Ich bin professioneller Developer der nach vielen Jahren des Programmierens in prozeduralen Sprachen wie Pascal und C nun seit etwa 10 Jahren in objektorientierten Sprachen beginnend mit C++ über Java und aktuell C# programmiere. Da ich seit einigen Wochen stolzer Besitzer eines iPhone bin, mich dessen Programmierung auch sehr interessierte begann ich nun mit Objective-C, kam im Grossen und Ganzen auch recht gut zurecht damit allerdings stellten sich einige Fragen die ich hoffte in diesem Buch beantwortet zu bekommen.

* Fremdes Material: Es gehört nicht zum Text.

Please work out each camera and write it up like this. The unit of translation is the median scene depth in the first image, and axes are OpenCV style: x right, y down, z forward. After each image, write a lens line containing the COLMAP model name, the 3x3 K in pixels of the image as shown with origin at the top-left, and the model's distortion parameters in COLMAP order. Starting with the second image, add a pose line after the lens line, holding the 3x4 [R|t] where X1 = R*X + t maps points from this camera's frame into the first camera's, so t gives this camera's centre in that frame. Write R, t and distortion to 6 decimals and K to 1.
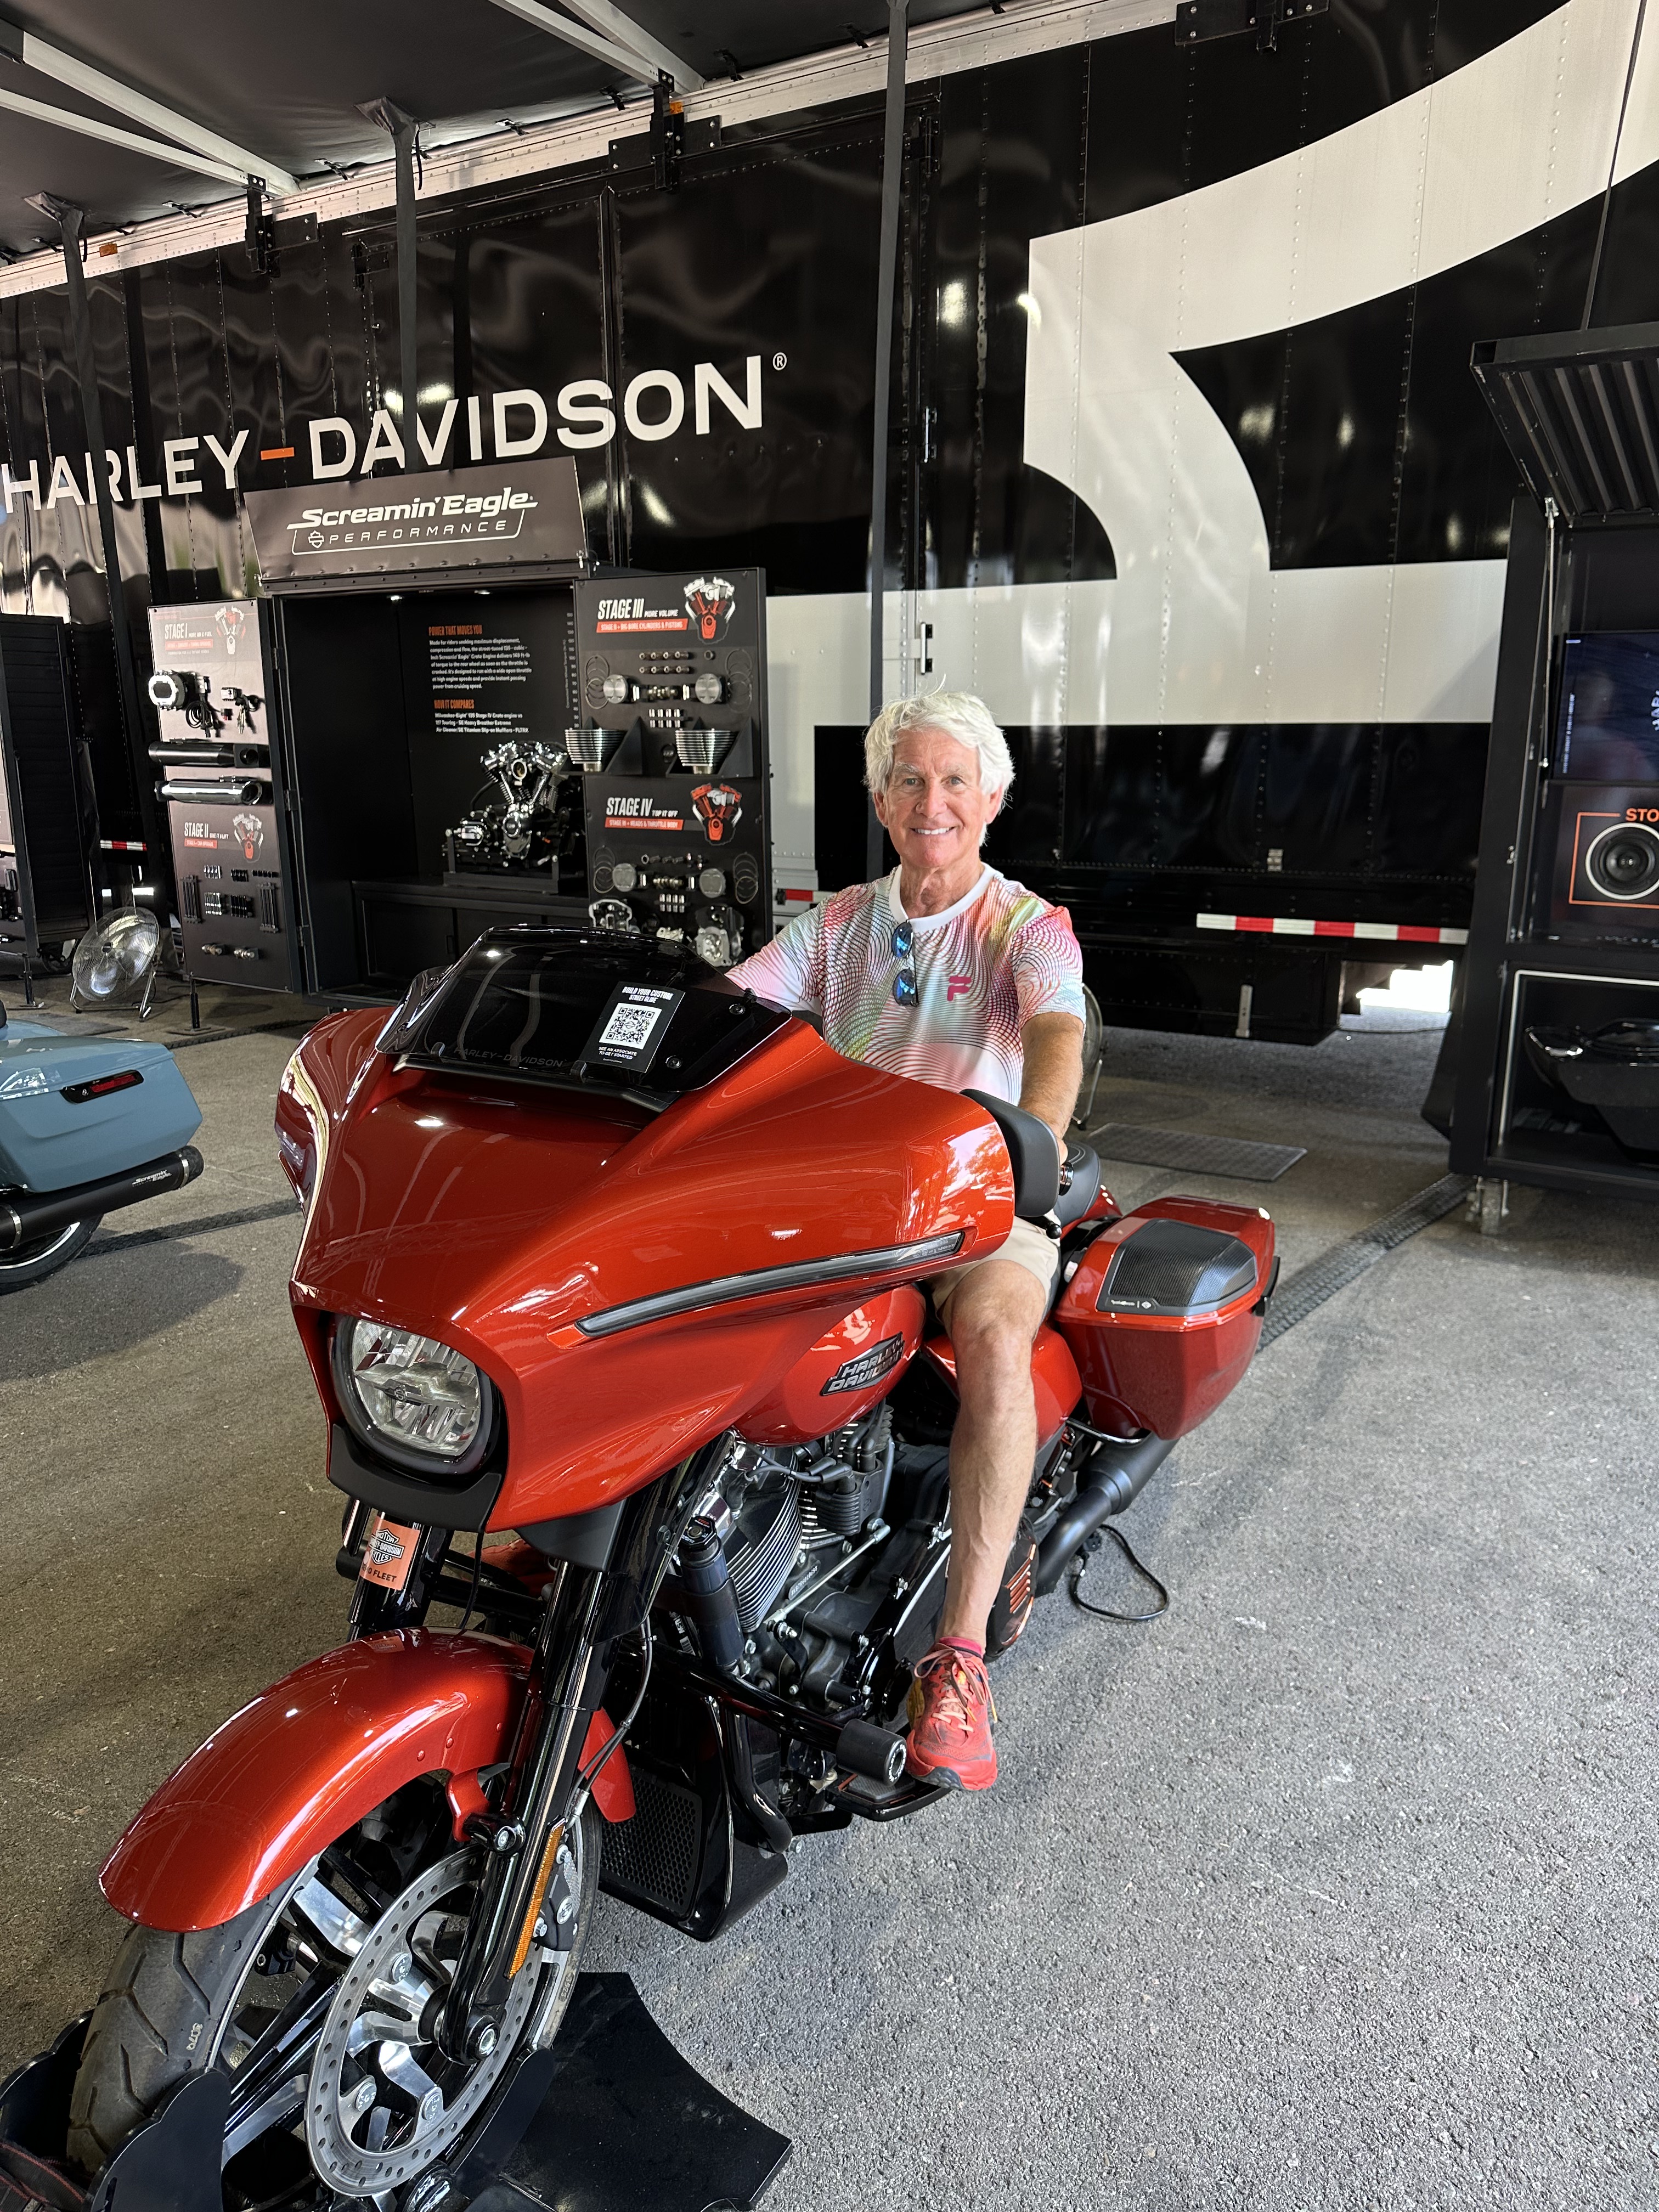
lens RADIAL K [[1559.7, 0, 829.5], [0, 1559.7, 1106.0], [0, 0, 1]] dist [0.005360, 0.003606]
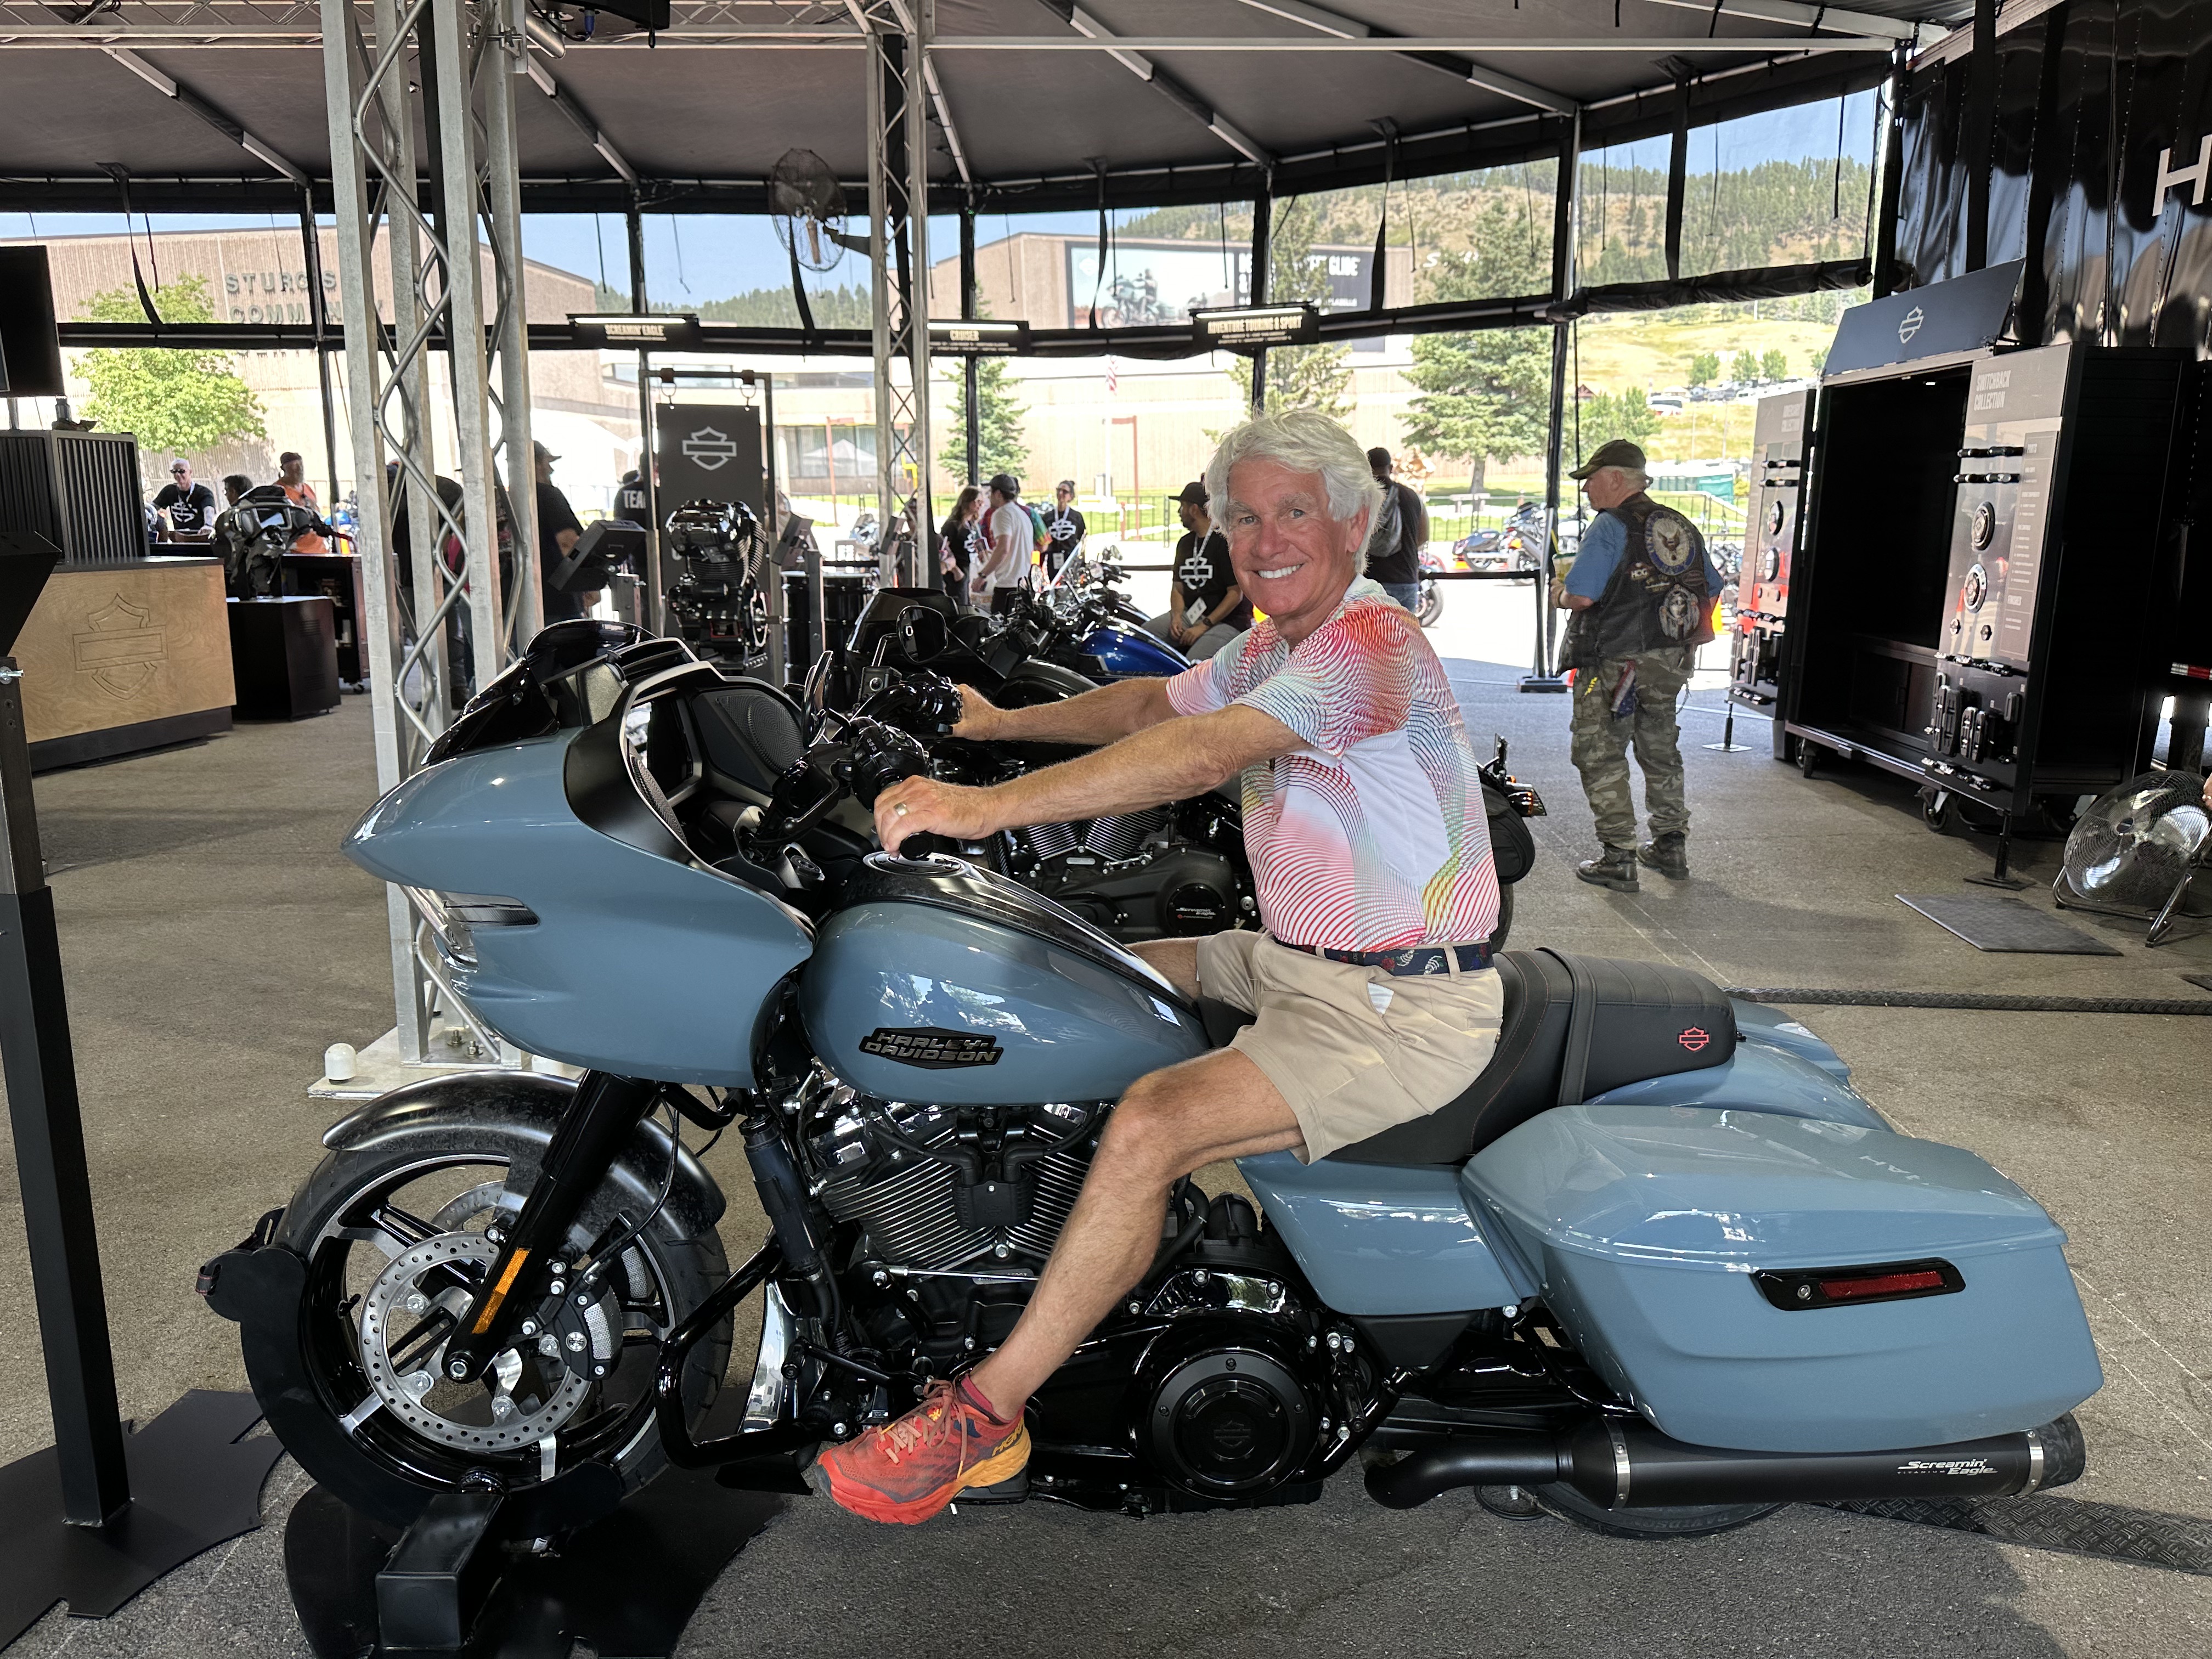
lens RADIAL K [[1559.7, 0, 1106.0], [0, 1559.7, 829.5], [0, 0, 1]] dist [0.005360, 0.003606]
pose [[0.494059, 0.186836, -0.849116, -0.137269], [-0.219091, 0.971874, 0.086368, -0.078374], [0.841371, 0.143363, 0.521098, 0.358289]]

Das Buch ist zwar im Grossen und Ganzen gut, für komplette Neueinsteiger würde ich es aber nicht empfehlen. Es beginnt im ersten Beispiel mit einem Fehler auf den scheinbar auf der Errata Seite hingewiesen wird. In der Erklärung der pre/post increment/decrement/... Operatoren, die eher nebenbei erfolgt, wird erklärt dass es Geschmackssache ist welchen man verwendet was in vielen Fällen wohl richtig sein mag jedoch in manchen Fällen auch zu unerwünschten Erscheinungen führen kann die gerade Anfängern viel Kopfzerbrechen bereiten können.
Die grössste Enttäuschung des Buches war aber die Erklärung von Polymorphie, meiner Meinung nach eines der wichtigsten und schönsten Merkmale einer jeden objektorientierten Sprache, die vom Autor in 4 Seiten, wobei 2 davon ein Codebeispiel sind, erklärt wird und dies leider auch noch falsch. Dem Präprozessor und den darunterliegenden C-Features wurde dafür je ein eigenes Kapitel gewidmet!
Schade, unter einem "Standardwerk" für Objective-C hätte ich mir mehr erwartet. Die Antworten auf meine ausstehenden Fragen habe ich leider auch nur bedingt erhalten.